Data records
..........

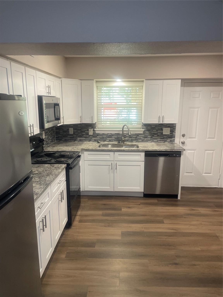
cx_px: 112
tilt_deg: -8.4
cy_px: 148
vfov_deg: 67.3
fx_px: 223
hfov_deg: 53.1
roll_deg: -1.3
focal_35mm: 26
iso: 125
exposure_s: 1/60
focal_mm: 4.2
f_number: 1.6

..........

- [Exercise details]
Set out every record exactly, images excluded.

- [Answer section]
cx_px: 112
tilt_deg: -8.4
cy_px: 148
vfov_deg: 67.3
fx_px: 223
hfov_deg: 53.1
roll_deg: -1.3
focal_35mm: 26
iso: 125
exposure_s: 1/60
focal_mm: 4.2
f_number: 1.6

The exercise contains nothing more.